Friday, January 30, 2009

The Pantheon and Singon Street

The Colonnaded Street was the most famous thoroughfare in the city. I have seen it referred to as the Plateia in some writings but whether that was its official name is not clear. The only other street which comes down to us in the Singon (Σινγων or Σιγγων). Where this lay is not clear.

Ernest Renan makes reference to it:

"The basilica called " Ancient " or " Apostolic " in the fourth century was situated in the so-called street of Singon, near the Pantheon. But where this Pantheon was we do not know. Tradition and certain vague analogies would suggest seeking the primitive Christian quarter in the direction of the gate which still retains the name of Paul, Bab Bolos, and at the foot of the mountain called by Procopius Stavrin, which bears the south-eastern flank of the ramparts of Antioch. It was one of the parts of the town least rich in pagan monuments. The remains of ancient sanctuaries dedicated to St. Peter, St. Paul, and St. John are still to be seen here".

He draws an inference that the Singon must have been in the far north of the city, but I would doubt that the Pantheon would have been that far from the city center. He obtains this reference to the Singon from Malalas. I have seen vague mentions of this street before, one seeming to indicate that it ran parallel to the Colonnaded Street, one block distant. Whether it was on the "highside" or the "lowside" of the main street is not clear.

Edmund Thomas in his essay in the book "Pantheons" states that the only evidence for a Pantheon earlier than that of Agrippa in Rome was that in Antioch. He says that said building was rebuilt by Julius Caesar. He dates Malalas' observation (Chronicle 242, v.11) that Paul and Barnabas gave sermons on the street called Singon to events in 40 AD. He goes on to speculate that the street's name may have been Siagon (Σιαγων or "jawbone").

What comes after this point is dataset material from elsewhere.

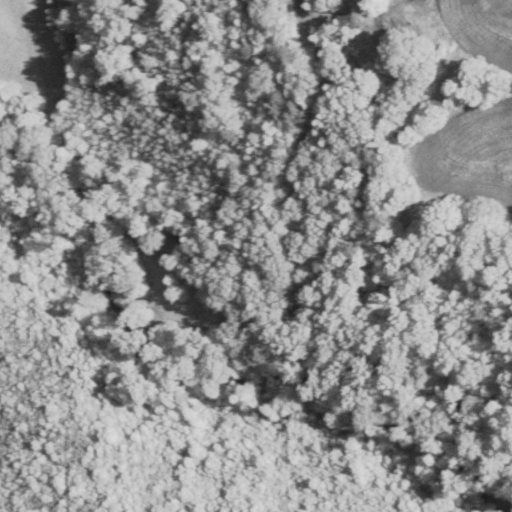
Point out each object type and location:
building: (375, 54)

Jack Finegan in his Archaeology of the New Testament says that Siagon derives from the Slavonic version of Malalas and that the "jawbone" may be a reference to the street's shape. This would be the first non-straight street in ancient Antioch that we have heard of, but it could be the case on the mountain slopes where there may have been a break in the rigid Hippodamian street layout. Though anyone who has visited the ruins of Priene will know that the Greeks did not let mere topography stand in the way of a rigid application of the rule.

1 comment:

Unknown said...

I am curious too know. Is there a prophecy linked to this church? Is this the place built by luscious the son of Simon?